→ Descripción de la tarea: Continúa, por favor, el texto sobre el amianto a partir de su última oración.

→ Texto de lectura:
○ ○ ○ ○ ○

El amianto, también conocido como asbesto, es un mineral fibroso que se caracteriza por su resistencia al calor, flexibilidad y durabilidad, lo que lo hizo muy popular en la construcción y la industria durante gran parte del siglo XX. Sus fibras microscópicas pueden separarse fácilmente y mezclarse con otros materiales, como cemento y plásticos, lo que permitió su uso en techos, suelos, canalizaciones, aislantes térmicos y eléctricos, y en productos de fricción como frenos y embragues.
A pesar de sus ventajas industriales, el amianto es extremadamente peligroso para la salud. La inhalación de sus fibras puede causar enfermedades graves, incluyendo asbestosis (una enfermedad pulmonar crónica), cáncer de pulmón y mesotelioma, un tipo de cáncer que afecta el revestimiento de los pulmones y el abdomen. La Organización Mundial de la Salud (OMS) lo clasifica desde 1977 como carcinógeno del grupo 1, y muchos países han regulado o prohibido su uso.

○ ○ ○ ○ ○

→ Información:
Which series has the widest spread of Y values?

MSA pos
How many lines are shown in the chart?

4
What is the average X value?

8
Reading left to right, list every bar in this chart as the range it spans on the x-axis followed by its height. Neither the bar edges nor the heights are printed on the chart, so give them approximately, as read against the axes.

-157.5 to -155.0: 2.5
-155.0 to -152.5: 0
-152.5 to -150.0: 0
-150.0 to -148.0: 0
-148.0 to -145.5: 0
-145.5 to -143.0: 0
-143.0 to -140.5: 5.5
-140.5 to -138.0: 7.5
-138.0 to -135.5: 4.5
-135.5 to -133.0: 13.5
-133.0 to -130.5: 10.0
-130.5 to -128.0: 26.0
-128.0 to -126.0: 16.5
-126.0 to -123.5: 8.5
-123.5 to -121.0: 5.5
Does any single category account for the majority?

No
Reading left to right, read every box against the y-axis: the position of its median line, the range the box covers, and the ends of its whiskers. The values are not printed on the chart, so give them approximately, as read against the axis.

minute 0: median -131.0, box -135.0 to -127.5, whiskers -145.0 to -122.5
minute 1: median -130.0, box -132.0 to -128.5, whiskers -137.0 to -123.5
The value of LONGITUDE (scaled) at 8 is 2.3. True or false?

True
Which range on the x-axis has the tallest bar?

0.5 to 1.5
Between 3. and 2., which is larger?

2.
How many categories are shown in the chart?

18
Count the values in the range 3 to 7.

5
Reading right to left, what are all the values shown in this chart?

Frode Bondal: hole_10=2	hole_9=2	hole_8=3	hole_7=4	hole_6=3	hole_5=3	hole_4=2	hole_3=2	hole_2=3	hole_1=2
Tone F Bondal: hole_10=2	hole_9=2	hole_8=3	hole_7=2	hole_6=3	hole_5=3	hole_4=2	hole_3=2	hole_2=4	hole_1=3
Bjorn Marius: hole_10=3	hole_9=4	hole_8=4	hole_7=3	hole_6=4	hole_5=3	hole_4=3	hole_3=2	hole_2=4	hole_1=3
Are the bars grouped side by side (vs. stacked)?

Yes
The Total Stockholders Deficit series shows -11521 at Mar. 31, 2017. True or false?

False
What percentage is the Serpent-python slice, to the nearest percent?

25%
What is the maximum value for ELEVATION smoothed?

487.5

○ ○ ○ ○ ○

→ Respuesta escrita:
En Europa, el Parlamento Europeo recomendó en 1979 la eliminación progresiva del amianto. En España, empresas como Uralita promovieron su uso hasta que finalmente fue prohibido su empleo industrial en 2002. Sin embargo, todavía existen numerosos edificios, fábricas, auditorios, cines y canalizaciones construidos antes de esa fecha que contienen amianto, lo que supone un riesgo persistente para la población.
Expertos como el neumólogo Josep Tarrés advierten que, aunque el material es ilegal en alrededor de 50 países, en otros 150 todavía se comercializa, exponiendo a millones de personas. Por eso, la gestión segura del amianto, incluyendo su identificación, retirada profesional y el manejo de residuos, sigue siendo un tema crítico para la salud pública.
En resumen, aunque el amianto fue un material ampliamente valorado por sus propiedades, los riesgos para la salud son graves y persistentes, lo que ha llevado a su prohibición en muchos países y a una estricta regulación en la gestión de los restos que aún existen.